After a year in which the European Central Bank attempted to bolster inflation through its 60-billion-euro ($66 billion) a month bond-buying plan, the first major economic report of 2016 will show that consumer-price growth remains a fraction of the central bank’s goal. Investor demand for bonds may also be underpinned by Germany paying around 23 billion euros of redemptions due on Jan. 4, the same day ECB bond purchases, which were halted on Dec. 21 before the holiday period, resume.
The data, due Jan. 5, will show annual inflation in the currency bloc accelerated to 0.4 per cent last month, according to the median forecast of economists in a Bloomberg survey. While that’s up from 0.2 per cent in November, it’s still short of the ECB’s desired rate of just under 2 per cent. At their latest policy meeting on Dec. 3, officials cut the deposit rate to minus 0.3 per cent and extended the central bank’s quantitative-easing plan by at least six months.
“Most European events will favour a bond-positive start to the year and we will probably get that,” said Jan Von Gerich, chief strategist at Nordea Bank AB in Helsinki. “The ECB in terms of further easing has very much left the door open and at the very least they will cut the deposit rate once again. If you look at the dynamics in terms of supply and demand, you have most countries seeing lower issuance and at the same time you have the ECB buying.”

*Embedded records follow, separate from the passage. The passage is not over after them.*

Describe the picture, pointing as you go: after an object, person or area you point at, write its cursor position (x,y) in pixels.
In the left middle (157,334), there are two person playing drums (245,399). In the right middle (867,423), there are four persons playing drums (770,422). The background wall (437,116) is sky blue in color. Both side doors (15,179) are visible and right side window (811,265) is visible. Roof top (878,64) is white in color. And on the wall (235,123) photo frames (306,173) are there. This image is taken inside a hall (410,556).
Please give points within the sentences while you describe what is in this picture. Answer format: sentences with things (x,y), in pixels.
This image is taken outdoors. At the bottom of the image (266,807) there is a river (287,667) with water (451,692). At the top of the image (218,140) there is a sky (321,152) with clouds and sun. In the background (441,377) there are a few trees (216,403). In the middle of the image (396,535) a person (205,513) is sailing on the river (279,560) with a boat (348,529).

Benchmark German 10-year bunds yielded 0.63 per cent as of the 5 p.m. London close on Dec. 30, the last trading day of 2015. The price of the 1 per cent security due in August 2025 was 103.45 per cent of face value. The bund yield rose from 0.54 per cent in December 2014. It reached a record low of 0.049 per cent in April and climbed to its 2015 peak of 1.06 per cent two months later.

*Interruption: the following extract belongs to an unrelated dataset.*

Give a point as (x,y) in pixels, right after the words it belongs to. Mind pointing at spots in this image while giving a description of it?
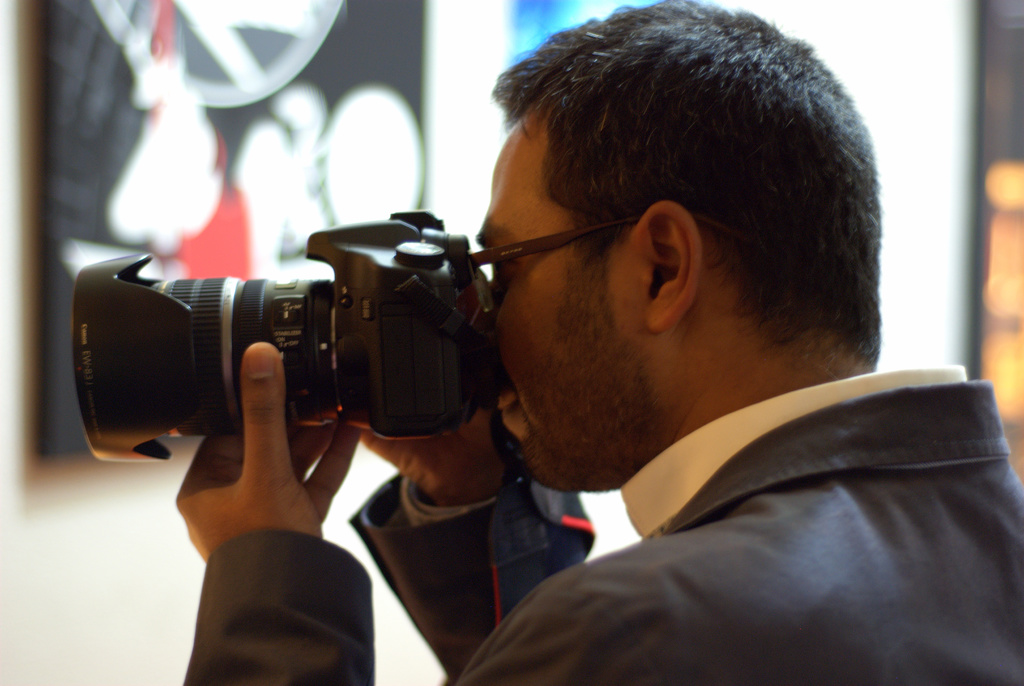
In this image we can see a person (881,669) on the right side (823,71) and he is clicking an image with this camera (341,333).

Italian 10-year bond yields ended the year at 1.60 per cent, down from 1.88 per cent at the end of 2014. They touched a record-low 1.031 per cent in March, the month the ECB started its asset purchases. Similar-maturity Spanish yields closed 2015 at 1.77 per cent, up from 1.61 per cent in December 2014 and a record-low 1.048 per cent in March.
Euro-area sovereign securities returned 1.70 per cent in 2015, according to Bloomberg World Bond Indexes, adding to a gain of 13 per cent in 2014. They outperformed U.S. peers, which made 0.7 per cent in 2015 and U.K. gilts, which earned 0.2 per cent.